More Field Tips on 802.11n
Best field practices aren't difficult to follow and you want your devices to look good when they are exposed, safely and correctly installed.
In a previous post, Deploying 802.11n WiFi, I mentioned some field tricks that will save installers time and lessen stress. One of our schools called and needed their "legacy" cameras reconnected and mounted to the new ceiling grid. Sometimes the tricks you learn come from observation.
The new ceiling grid was part of an improvement project that lasted all summer, including our plan to pre-wire the campus for the future. (More on that in a future post) The existing security cameras are low tech and seemingly high maintenance when it comes to getting the user interface to work consistently.
We didn't know what to expect and upon arriving we set up shop atop a ladder and inspected the first camera in need of getting attached to the grid. Fortunately for us, the ceiling contractor left an old camera still mounted on an old piece of ceiling tile.
Depending upon the weight of the device--and this is where you exercise some judgment--some cameras and access points (APs) can be directly attached to ceiling tiles.
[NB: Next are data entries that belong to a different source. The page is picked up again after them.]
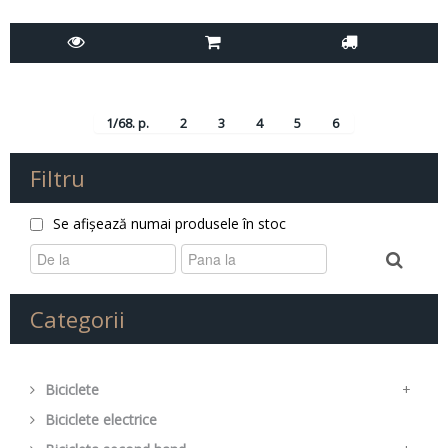
1/68. p.
2
3
4
5
6
Filtru
Se afișează numai produsele în stoc
Categorii
Biciclete
+
Biciclete electrice
Mountain Bike
+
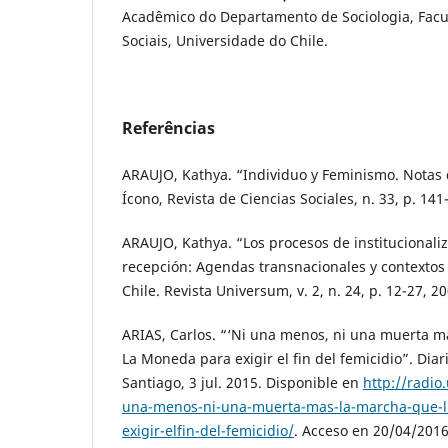
Acadêmico do Departamento de Sociologia, Facu
Sociais, Universidade do Chile.
Referências
ARAUJO, Kathya. “Individuo y Feminismo. Notas 
Ícono, Revista de Ciencias Sociales, n. 33, p. 141
ARAUJO, Kathya. “Los procesos de institucional
recepción: Agendas transnacionales y contextos 
Chile. Revista Universum, v. 2, n. 24, p. 12-27, 20
ARIAS, Carlos. “‘Ni una menos, ni una muerta má
La Moneda para exigir el fin del femicidio”. Diari
Santiago, 3 jul. 2015. Disponible en
http://radio
una-menos-ni-una-muerta-mas-la-marcha-que-l
exigir-elfin-del-femicidio/
. Acceso en 20/04/2016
How to do this is easy, but knowing the tricks is what prevents ongoing trouble calls:
Before you mount cameras or APs, survey your work area. You don't want to mount APs that block the camera's field of vision.
Cameras and APs have mounting brackets that are often lightweight and plastic. Some are molded into the device. Use the mounting holes of the device against the tile; mark the locations of the holes on the tile face. Next, take a 2-inch drywall screw and pre-drill the holes on your marks. Use an X-acto knife to cut a hole to allow your cable to go through the tile to the device. Then, depending upon what you have available--EZ-Anchors or molly bolts with wings--secure the device to the tile. When you use EZ-Anchors, screw the EZ-Anchors from the tile face and then attach your device and screws that attach to the EZ-Anchors. The molly bolts with wings are just as easy. The key is to pre-drill those holes.
Now, ceiling tiles may be 2x2 or 2x3 or other sizes. The 2x2 tiles have more strength with weight so use judgment. For argument's sake, what happens if the ceiling tile were to fall out of the grid with the device still attached? The last thing you want is to bean someone's kid or staff member. This is why you must attach your cable loop using a Ty-wrap to a ceiling stringer/hanger. Allow movement, but if the tile were to drop, you don't want too much more than 2 feet of slack.
The last trick is the easiest and that's keeping people happy. Ceiling work is always dirty even when it's a new grid. Clean up afterwards. Best field practices aren't difficult to follow and you want your devices to look good when they are exposed, safely and correctly installed--and remember, leave the jobsite clean.